Law & Order, we’ve got some serious drama going on. Good deal.  Anybody else over here, favorite television show?

Buffy the Vampire Slayer, I’ve always had fun watching that show.  She kicks butt, doesn’t she?

Anybody over here?

The Secret Life of the American Teenager, we watch that in our house because we have teenagers.  I think it’s a great show.  How about over here, favorite TV show, anyone?

Doctor Who, the British one, yeah, that’s a good – well, there’s an old, old, old version, and then there’s the new version.  Yes?

NCIS, I haven’t heard that one yet.

Hey, folks, that’s a huge diversity of TV shows that you all like in a crowd that the TV industry considers to be identical.  The TV industry thinks you are all the same demographic – little, tight narrow age range in the room right now – little tight geography as far as they are concerned.  They think you’re all identical and yet, I can walk around this room – and I can do this in any place – and find a huge diversity of shows that you all like.

Now let me share a little story with you.  I’m so old that when we watched television as a kid, we didn’t even have cable.  I know that sounds like a horror movie basically.  We didn’t have any cable, and HBO hadn’t been invented yet, let alone satellite.  Guess how many channels we had – three; ABC, CBS and NBC.  That’s all we had.

We had the test pattern on UHF.  Us old guys – we can go reminisce about that test pattern later.  That’s all we had.  Now let me tell you a little consequence of this that had dawned on me much later in life as I taught TV and communications.

When I went to college at Northwestern University in Chicago – I’m from a small farm town in Ohio – when I arrived at college and started having conversations over lunch and dinner and stuff, it turned out that nearly everybody had seen the same TV shows that I had.  Whole countrywide had seen the same TV shows.  We all chatted about Happy Days; we’d all seen Laverne & Shirley; we’d all seen the Wide World of Sports on ABC.

We had the exact same content to talk about.  And when we made jokes and references at the dinner table, we all got them because they were all jokes about Happy Days and shows that we’d all seen.

In fact – this is a funny story – I was watching – my favorite show in college for a time was Baa Baa Black Sheep, probably only the really old guys – Baa Baa Black Sheep was about a Korean fighter unit – Air Force fighter unit in Korea that would go up and have these fighter jet planes.  Robert Conrad was in it.
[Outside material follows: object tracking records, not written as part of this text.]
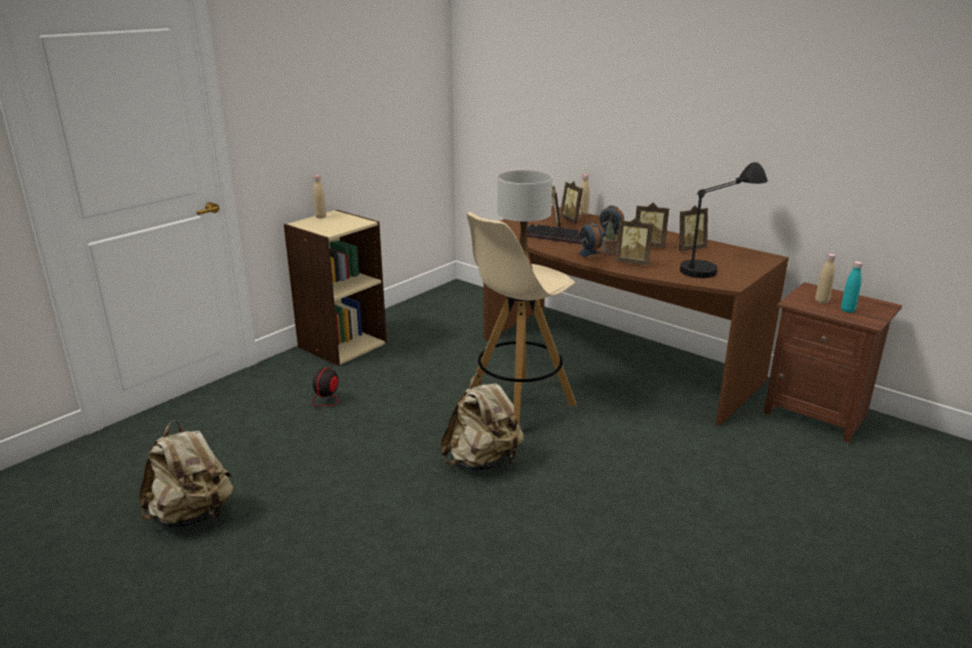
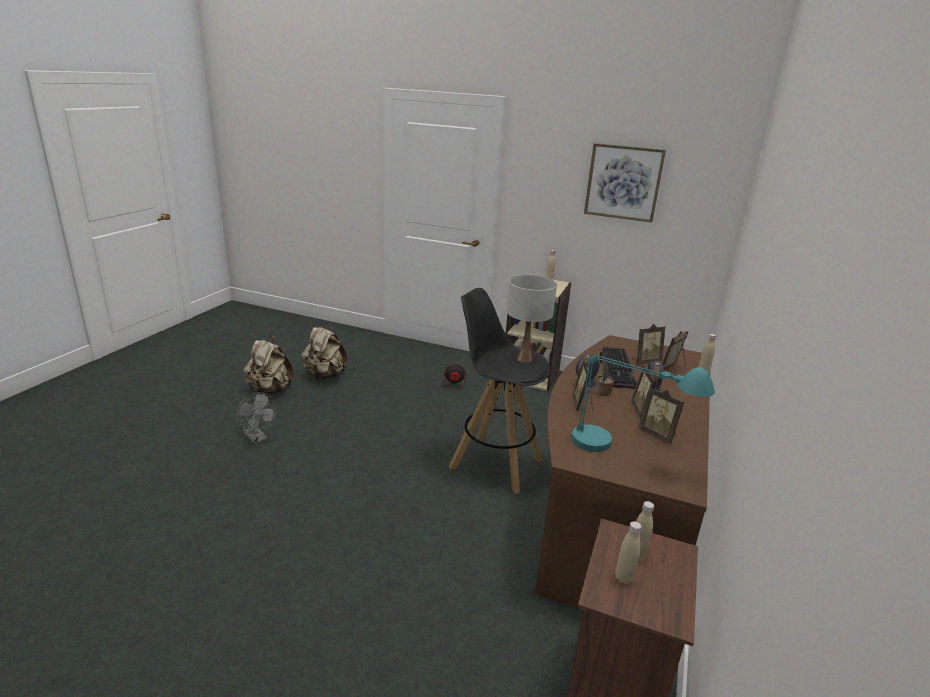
camera: 70 degrees right, 0 degrees up
beige backpack [440,374,524,471] -> beige backpack moved to [243,336,294,396]
beige stool [467,212,576,424] -> black stool [449,288,551,494]
black table lamp [680,162,768,278] -> turquoise table lamp [571,354,715,452]
turquoise bottle [841,261,863,313] -> beige bottle [615,521,642,584]
none -> grey fan [236,392,277,444]
none -> picture [584,143,666,223]

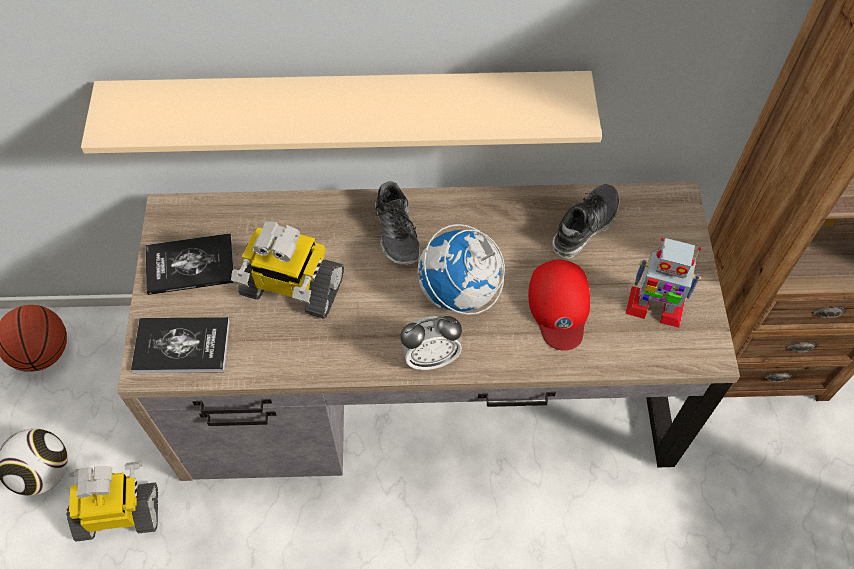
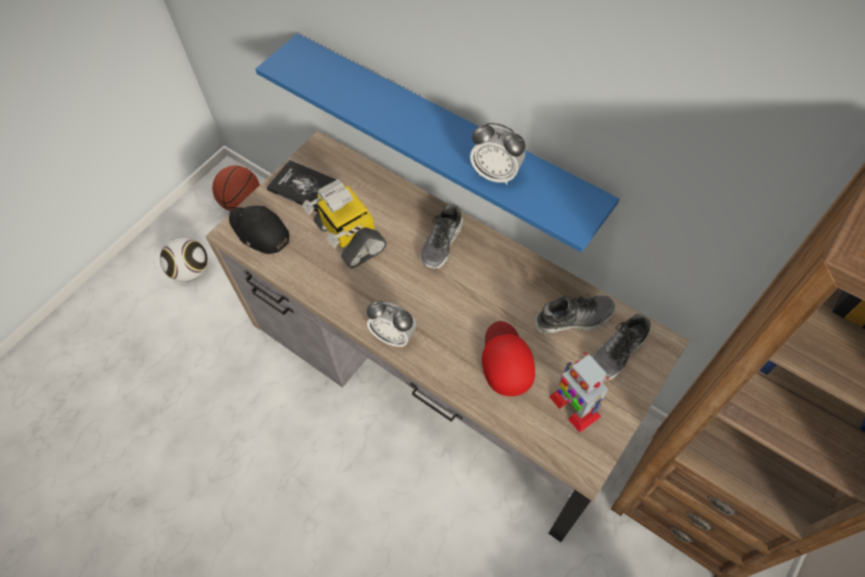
camera: 40 degrees right, 0 degrees up
toy robot [66,461,158,542] -> none
beige shelf [81,71,602,154] -> blue shelf [255,33,619,253]
book [131,317,230,373] -> black cap [229,206,289,254]
globe [418,224,505,315] -> none
red cap [528,260,590,351] -> red cap turned 135 degrees clockwise [482,321,535,396]
none -> alarm clock [470,122,525,185]
none -> shoe [593,314,650,380]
And all of us in my fraternity right after dinner would all go sit in the living room; we’d all watch Baa Baa Black Sheep together.  It was a huge fraternity event.  One day, they cancelled it.  It ruined our lives.  They cancelled the show.  We had nothing to do.  We didn’t know what to do with ourselves because we didn’t like the show they put on.  It could have been like Blossom or something, Facts of Life.

So I just started to go to the library and started studying.  So, “All right, might as well go to the library.”  A couple of buddies joined me.  You know what – our grades went up.  I have to write a thank you note some day to the network for cancelling Baa Baa Black Sheep.  I may never have survived Northwestern academically.  We all did better.

But the consequence of this today is that with the fractionation of the media, with all the little niche markets and all those channels… people are not having as many shared common experiences.  And when they meet new people, they don’t have much common ground as they used to have in the old day when everybody watched Walter Cronkite for the news.

They have a huge diversity of information, and it’s harder to communicate with people who don’t share as much background with you as maybe your sister, brother, or your neighbor.  When you go off to college, it’s a more complicated task for you now than it was when I went to college.

Even though Northwestern was very cosmopolitan – everyone from all 50 states – we had all that shared knowledge from TV, from music, back whenever LPs – remember those things.  But you guys, you have a bigger task.  You have a bigger task and a challenge ahead of you to have conversations with people who are more diverse.

So one of my messages today for you at your age is to think about the tolerance and diversity that you are going to have to exhibit in the near future.